9. The method of claim 1, wherein said means of dynamically controlling said driver circuit, further comprises a security life safety device link subsystem, said security life safety device link subsystem being comprised of a means of decoding a security life safety device status and a processing mechanism capable of deriving control input from said decoded status info.

10. The method of claim 1, wherein said means of dynamically controlling said driver circuit, further comprises a building automation device link subsystem, said building automation device link subsystem being comprised of a means of decoding a building automation device status and a processing mechanism capable of deriving control input from said decoded status info.

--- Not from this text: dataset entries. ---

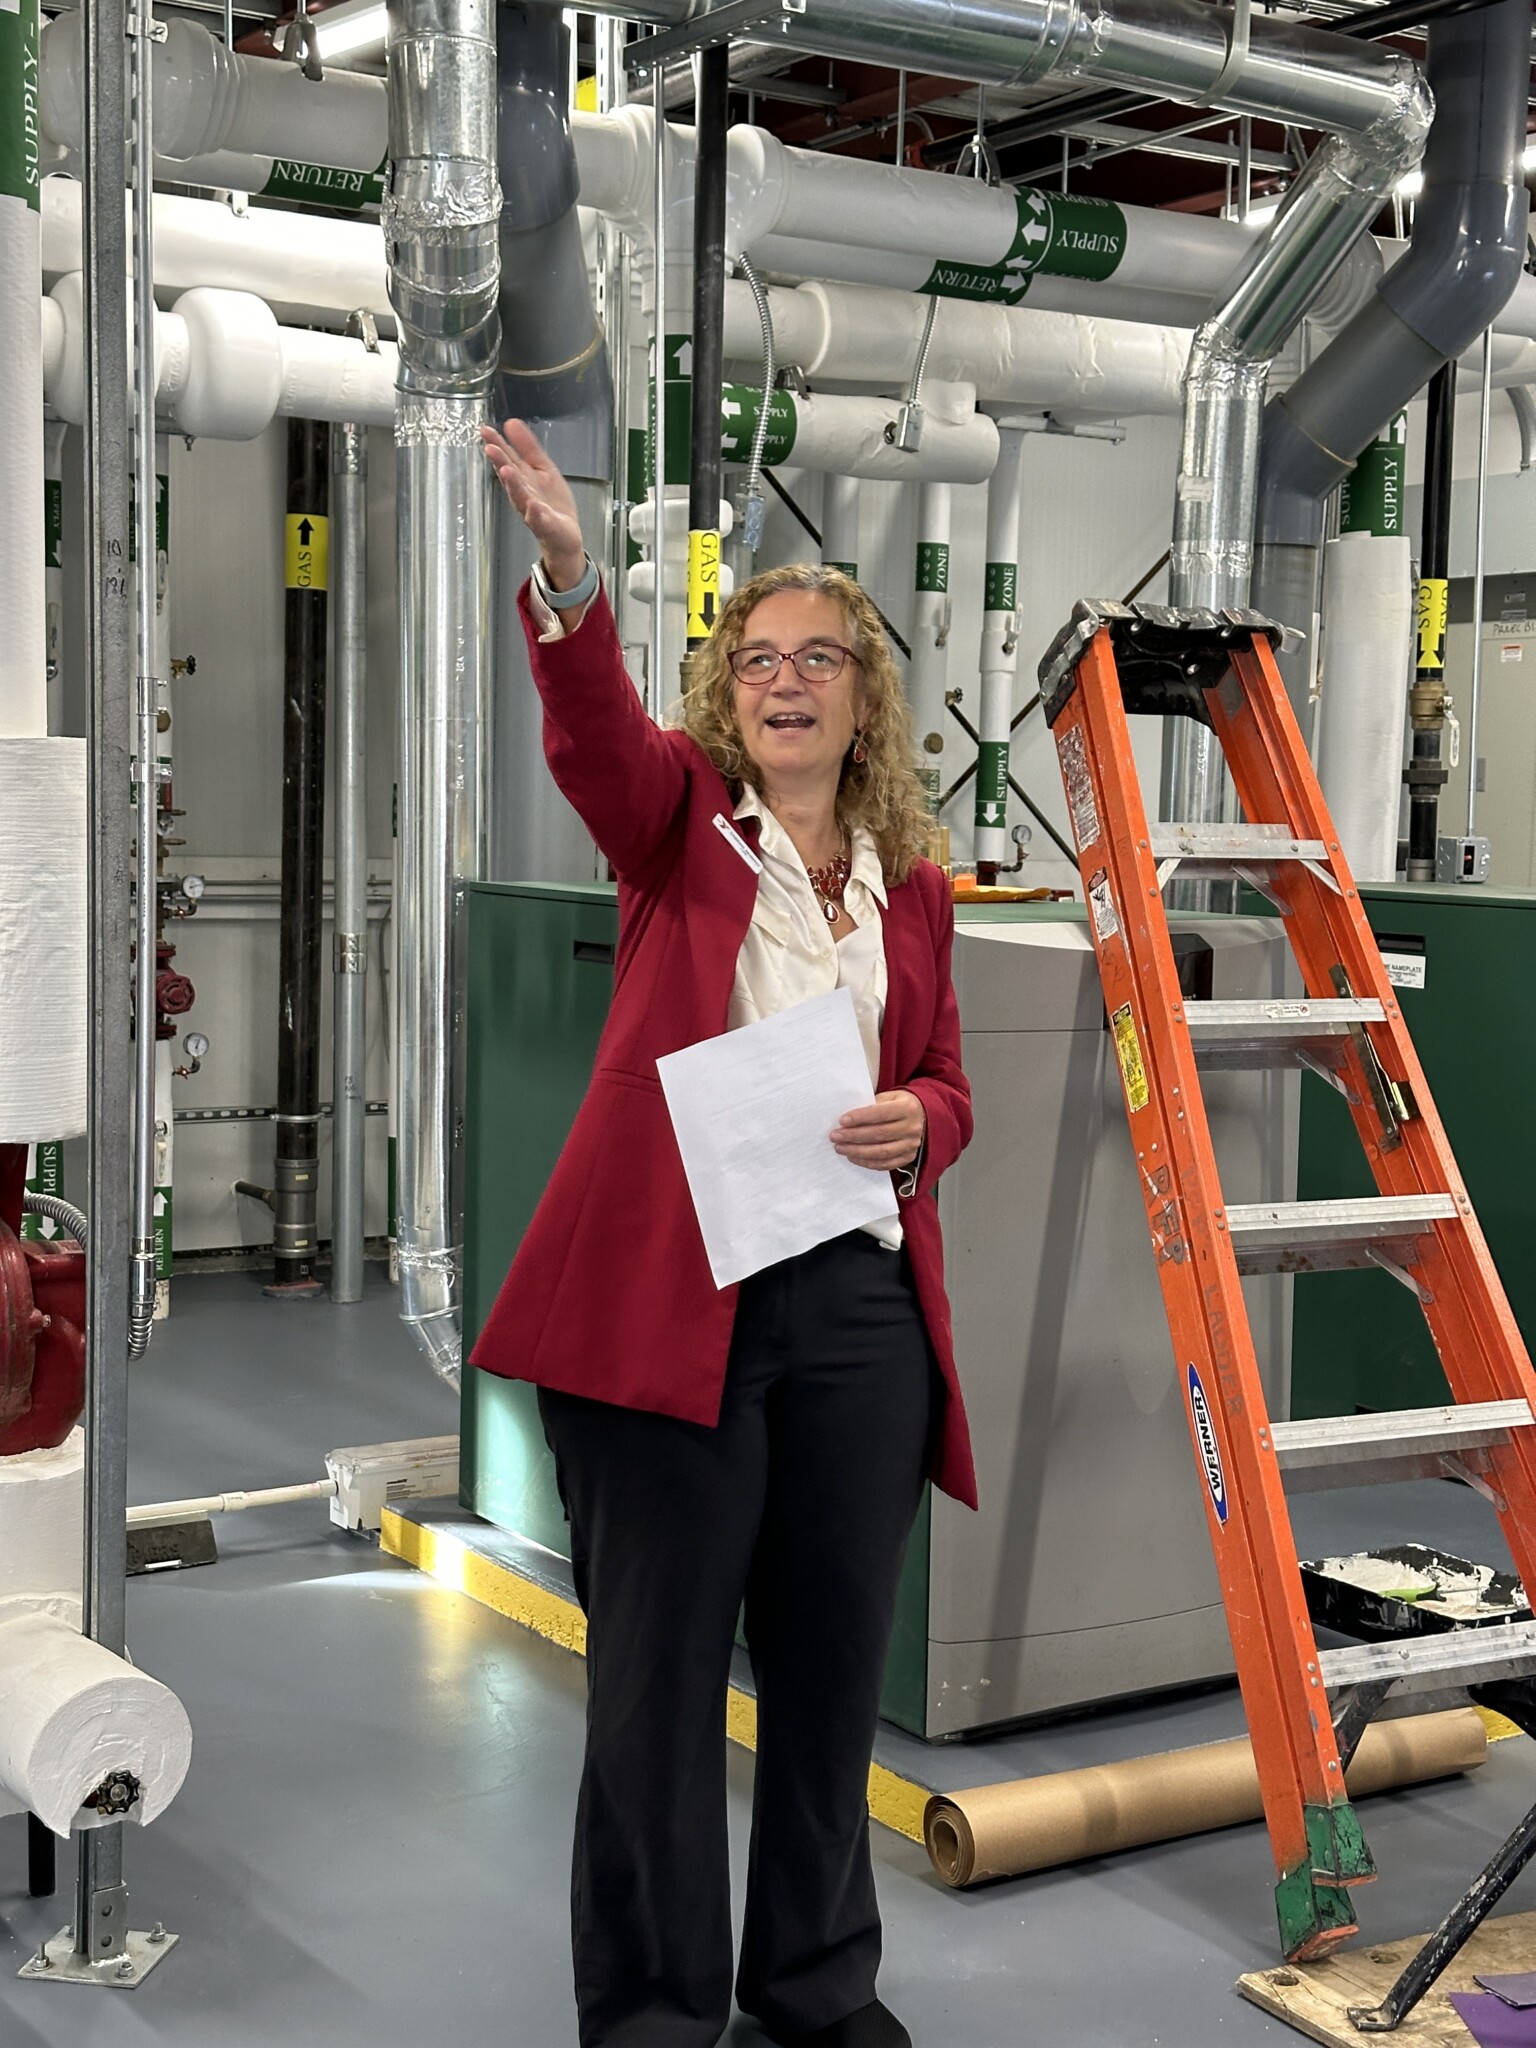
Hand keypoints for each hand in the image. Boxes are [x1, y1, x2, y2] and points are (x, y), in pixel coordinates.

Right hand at [480, 418, 587, 589]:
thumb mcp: (541, 468)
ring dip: (513, 484)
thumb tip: (511, 422)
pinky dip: (536, 513)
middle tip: (490, 448)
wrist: (565, 536)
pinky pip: (540, 520)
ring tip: (506, 470)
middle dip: (500, 462)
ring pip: (520, 497)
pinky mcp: (546, 526)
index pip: (507, 458)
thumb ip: (527, 446)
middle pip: (510, 476)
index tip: (485, 430)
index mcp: (522, 479)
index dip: (497, 444)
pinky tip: (534, 505)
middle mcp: (523, 494)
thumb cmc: (550, 504)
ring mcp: (533, 511)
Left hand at [830, 1090, 925, 1172]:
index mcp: (907, 1108)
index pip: (881, 1113)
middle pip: (879, 1134)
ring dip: (857, 1151)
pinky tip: (853, 1157)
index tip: (842, 1121)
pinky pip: (886, 1164)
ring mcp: (912, 1145)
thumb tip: (847, 1119)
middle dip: (854, 1136)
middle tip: (835, 1136)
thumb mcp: (889, 1097)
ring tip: (840, 1148)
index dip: (860, 1117)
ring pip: (882, 1152)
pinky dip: (867, 1162)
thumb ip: (872, 1105)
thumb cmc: (899, 1104)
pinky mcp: (908, 1157)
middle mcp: (912, 1127)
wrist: (923, 1116)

11. The method of claim 1, further comprising:

one or more additional solid state lighting emitter driver circuits, powered by said power source;

a means of connecting one or more additional remotely located solid state lighting emitters to each said one or more additional driver circuits; and

a means of dynamically controlling said one or more additional driver circuits, such that said one or more additional remotely located solid state lighting emitters emit between 0 and 100 per cent of maximum brightness.

12. The method of claim 11, wherein said one or more additional solid state lighting emitter driver circuits are of a constant current type.

13. The method of claim 11, wherein said one or more additional solid state lighting emitter driver circuits are of a pulse width modulation type.

14. The method of claim 11, wherein said means of dynamically controlling said one or more additional driver circuits, further comprises a user input, said user input (401, 1406) being mechanically affixed to said solid state lighting control device.

15. The method of claim 11, wherein said means of dynamically controlling said one or more additional driver circuits, further comprises a remote control receiver, said remote control receiver being capable of receiving user input and driver circuit state from a remote control transmitter.

16. The method of claim 11, wherein said means of dynamic control, further comprises a remote control transmitter, said remote control transmitter being capable of transmitting control input and driver circuit state to a remote control receiver.

17. The method of claim 11, wherein said means of dynamically controlling said one or more additional driver circuits, further comprises a microphone subsystem, said microphone subsystem being comprised of a microphone and an audio processing circuit, said audio processing circuit being capable of deriving user input from audio input.

18. The method of claim 11, wherein said means of dynamically controlling said one or more additional driver circuits, further comprises a temperature detection subsystem, said temperature detection subsystem being comprised of a temperature sensor and a temperature data processing circuit, said temperature data processing circuit being capable of deriving control input from temperature sensor data.

19. The method of claim 11, wherein said means of dynamically controlling said one or more additional driver circuits, further comprises a security life safety device link subsystem, said security life safety device link subsystem being comprised of a means of decoding a security life safety device status and a processing mechanism capable of deriving control input from said decoded status info.

20. The method of claim 11, wherein said means of dynamically controlling said one or more additional driver circuits, further comprises a building automation device link subsystem, said building automation device link subsystem being comprised of a means of decoding a building automation device status and a processing mechanism capable of deriving control input from said decoded status info.